I knew my mom had her doctor appointment but I wanted to get some type of walk in this morning. I parked my car near the offices where the Democratic Party of Milwaukee is located in Bay View and walked. I walked along Superior and then crossed the street to get another view of the city and the lake. It was really beautiful. I think with gas prices being bad, I may change my routine up a bit. I don't put on as many miles to Bay View as I do for the east side. It really doesn't matter to much with me because I don't drive during the week for the most part, but when I'm off, I can put some miles on with bumming around on my days off.

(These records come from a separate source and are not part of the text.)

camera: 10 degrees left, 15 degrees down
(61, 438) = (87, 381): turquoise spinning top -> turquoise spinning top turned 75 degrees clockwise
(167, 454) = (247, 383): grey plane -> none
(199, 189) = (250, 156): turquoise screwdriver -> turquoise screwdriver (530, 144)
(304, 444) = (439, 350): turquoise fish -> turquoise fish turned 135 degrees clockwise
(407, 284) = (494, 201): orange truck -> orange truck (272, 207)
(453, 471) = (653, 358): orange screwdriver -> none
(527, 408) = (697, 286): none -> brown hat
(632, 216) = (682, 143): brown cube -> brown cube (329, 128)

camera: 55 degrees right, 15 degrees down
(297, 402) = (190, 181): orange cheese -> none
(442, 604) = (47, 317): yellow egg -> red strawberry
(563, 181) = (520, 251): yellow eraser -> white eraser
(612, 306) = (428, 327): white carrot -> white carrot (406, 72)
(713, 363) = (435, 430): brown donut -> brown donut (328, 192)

I did see a nail salon that looked interesting. It got great reviews. Easy to book and the prices aren't too bad. I have been debating when I would get back to the salon I went to in Shorewood this summer. I looked at their pricing and their new guidelines. They charge like 3.5% on a credit card for processing fee. Well I'm not paying with a credit card but I don't know about my debit card. I noticed their reviews have gone done hill. I got a feeling people misbehaved too bad during covid. That's a shame. I really liked the owners. I noticed there was something about charging a fee if you're late. I did have one instance where I showed up late because of traffic. I get it. If everyone is doing it, it's not ok. The signs seem to be pointing that I should look elsewhere. I liked the vibe of the place I walked past this morning. It's not in the big hub bub of Bay View and the whole KK vibe. It's got a cool nail place by the lake. I would like to once during the summer and once during my time off in late September now that my life and wellness card will cover that. It was a good morning.

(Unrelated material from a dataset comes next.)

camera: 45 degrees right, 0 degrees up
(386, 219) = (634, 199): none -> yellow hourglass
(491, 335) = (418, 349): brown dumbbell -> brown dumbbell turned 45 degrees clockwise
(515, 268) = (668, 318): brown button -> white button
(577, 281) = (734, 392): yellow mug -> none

I was kind of missing my former neighborhood but not my neighborhood. My mom's doctor is on that side of town. My dentist was one block from where I used to live. I have one doctor that looks like I might have to go to Mequon for and my mom has one in Cudahy but still east. I have one doctor on the east side as well as an eye doctor and the hospital I go to for my screenings. I just have one doctor down the street and that's maybe a once or twice type of thing. I think of my mom more than anything for doctor stuff. It bothered me that the one doctor she saw for pneumonia cut her off of her diabetes pills and her sugar went up. If I could do it over, I wouldn't. I wish I would have pushed for Wheaton Franciscan at the time.

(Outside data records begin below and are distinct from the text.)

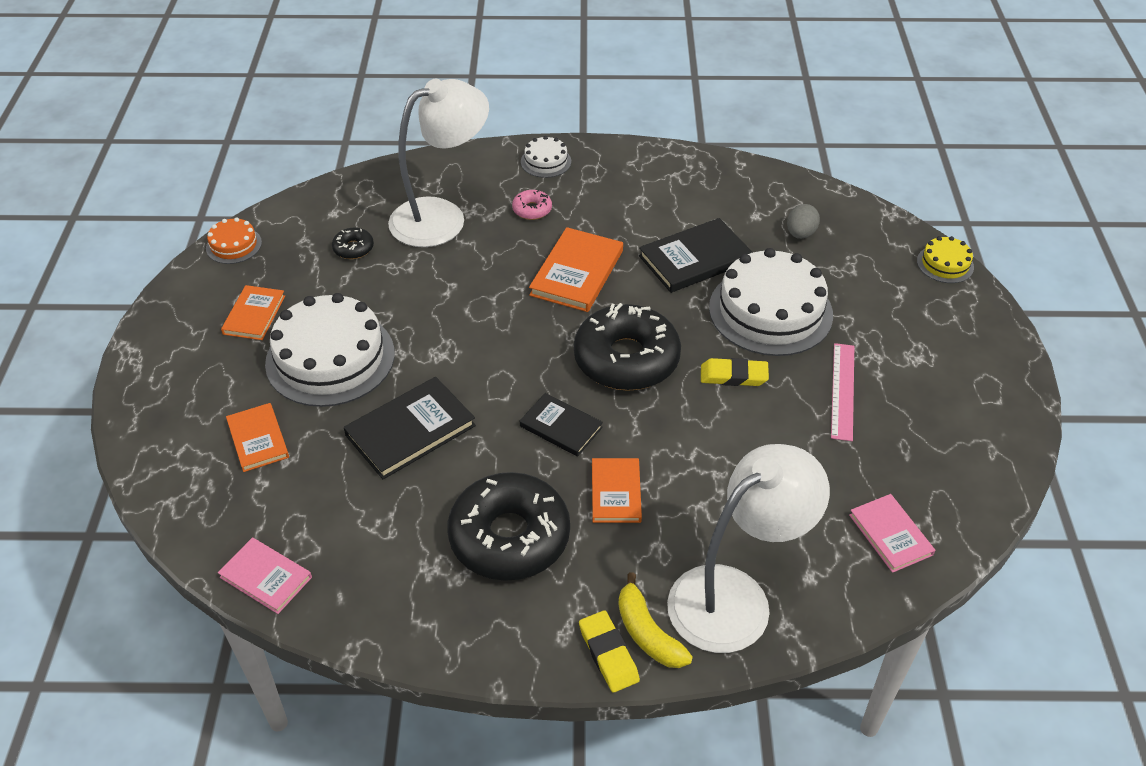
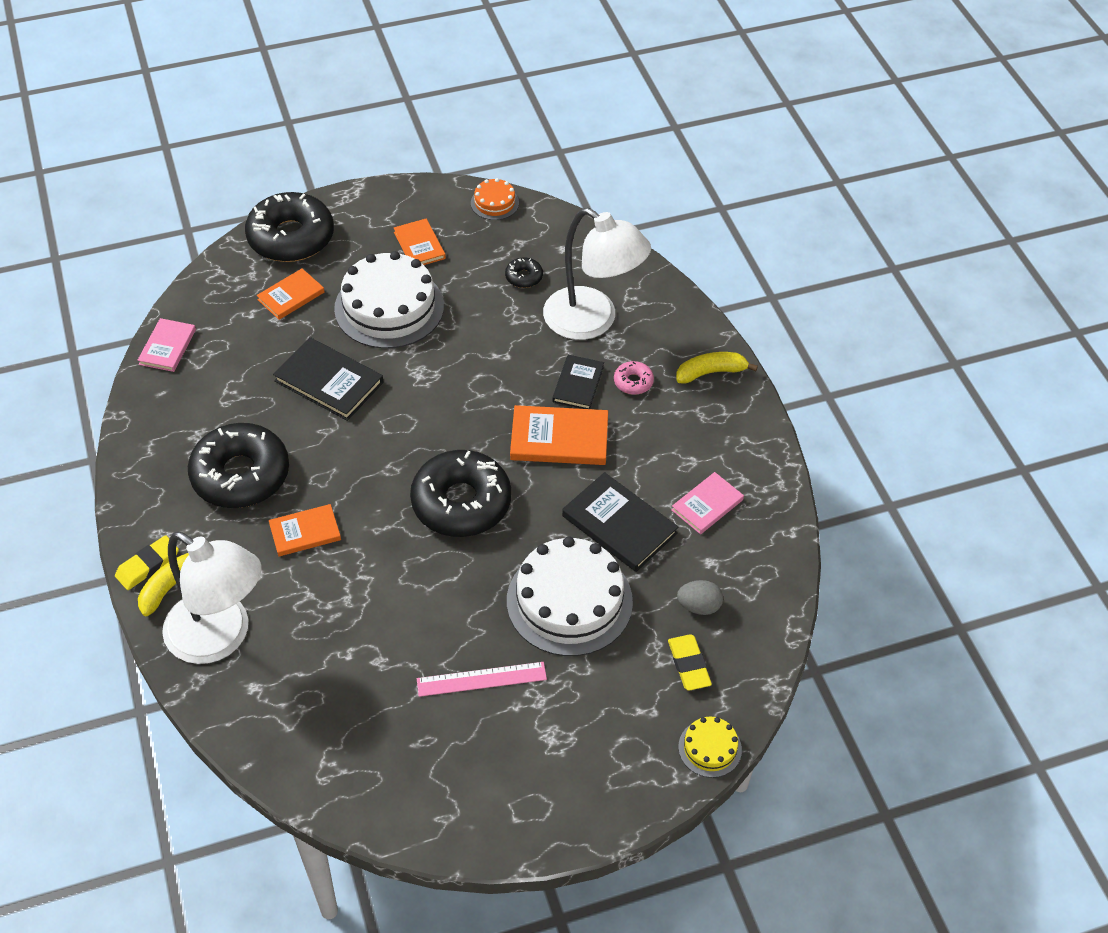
camera: 70 degrees right, 5 degrees up
(162, 421) = (291, 237): none -> black donut
(254, 315) = (419, 245): orange book -> orange book turned 75 degrees clockwise
(546, 161) = (711, 372): white cake -> yellow banana
(561, 427) = (365, 477): black book -> black book (578, 384)
(733, 376) = (469, 588): yellow eraser -> yellow eraser (689, 665)
(890, 535) = (316, 742): pink book -> pink book (707, 505)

My mom fared well at her doctor's appointment. She was snoozing before but I knew she was awake when she muted Trump. Her doctor said she's recovered and doing well. Glad she is. I'm still not ok emotionally.
I keep thinking of the I need to do something to make friends and I don't know how. I know people. I know people who would consider me their friend. I don't know if they would show up for me. I don't mean it in a bad way. I just feel left behind. Not their fault. It's just life. I find that on Threads where there's people like me where they drive themselves home from medical procedures because they don't have anyone to call.
I feel so stupid when it comes to my friendship with Cassie. I wasn't important. She just thought of herself as my driver because I was alone. I feel such humiliation when I think of her.
I know Corinne would show up. Corinne has been in my spot. I wish she lived in the area. She's happier now where she is and I'm happy for her.
I know. It sounds like I'm looking for someone to drive me around or mom if we get sick. No. I just wished I had a friend that lived near by who I could text if I was having a bad day or meet up on a Sunday morning and have a Starbucks or some other drink to talk.
How do you find a friend in this world?